All plotting functions return ggplot2 objects and can be further customized with standard ggplot2 layers (themes, scales, labels).

Read classification

plot_class_counts() produces bar charts of read classification results. The type argument controls the level of detail.

plt <- ninetails::plot_class_counts(
  class_data       = class_data,
  grouping_factor  = "sample_name",
  frequency        = TRUE,
  type             = "N"
)
print(plt)

Parameters

Parameter	Type	Default	Description
`class_data`	data.frame	required	Read classification table from ninetails
`grouping_factor`	character	`NA`	Column name to group by (e.g., `"sample_name"`, `"group"`)
`frequency`	logical	`FALSE`	If `TRUE`, show proportions instead of raw counts
`type`	character	`"N"`	Level of detail (see below)

Classification views

Type	Description	Categories shown
`"N"`	Summary	decorated, blank, unclassified
`"R"`	Detailed	All comment codes (YAY, MAU, MPU, IRL, UNM, BAC)
`"A"`	Decorated only	Only decorated reads

Bar chart showing read classes at the decorated/blank/unclassified level

Detailed classification

All reads — decorated, blank, and unclassified — are included and colour-coded by their comment code.

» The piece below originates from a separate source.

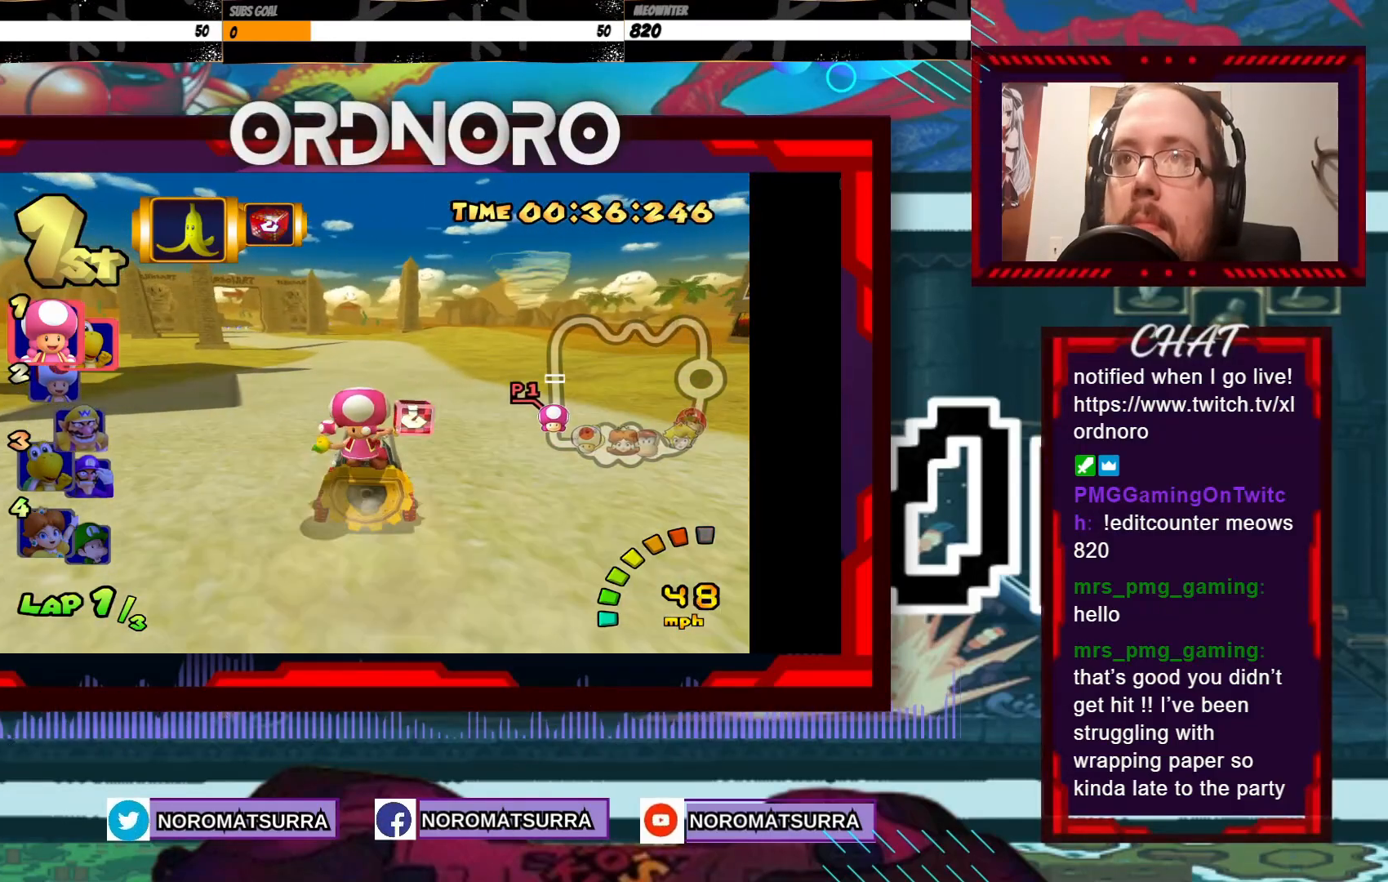
{"buttons": ["A"], "left_stick": "center", "events": [[300, "left_stick", "left"], [450, "left_stick", "center"]]}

plt <- ninetails::plot_class_counts(
  class_data       = class_data,
  grouping_factor  = "sample_name",
  frequency        = TRUE,
  type             = "R"
)
print(plt)

Bar chart showing all read classes broken down by comment code

Residue counts

plot_residue_counts() shows the distribution of non-adenosine residue types (C, G, U) across samples or conditions. Two counting modes are available:

By residue (default): Counts every individual non-A residue occurrence. A read with two C residues contributes 2 to the C count.
By read (by_read = TRUE): Counts each read once per residue type. A read with two C residues contributes 1 to the C count.

plt <- ninetails::plot_residue_counts(
  residue_data     = residue_data,
  grouping_factor  = "sample_name",
  frequency        = TRUE,
  by_read          = FALSE
)
print(plt)

Parameters

Parameter	Type	Default	Description
`residue_data`	data.frame	required	Non-A residue table from ninetails
`grouping_factor`	character	`NA`	Grouping column
`frequency`	logical	`FALSE`	Show proportions instead of counts
`by_read`	logical	`FALSE`	Count by read instead of by individual residue

Bar chart showing counts of C, G, and U residues per sample

Non-A abundance

plot_nonA_abundance() shows the frequency of reads containing one, two, or three or more separate non-adenosine residues per read. Frequencies are computed relative to the total number of decorated reads in each sample.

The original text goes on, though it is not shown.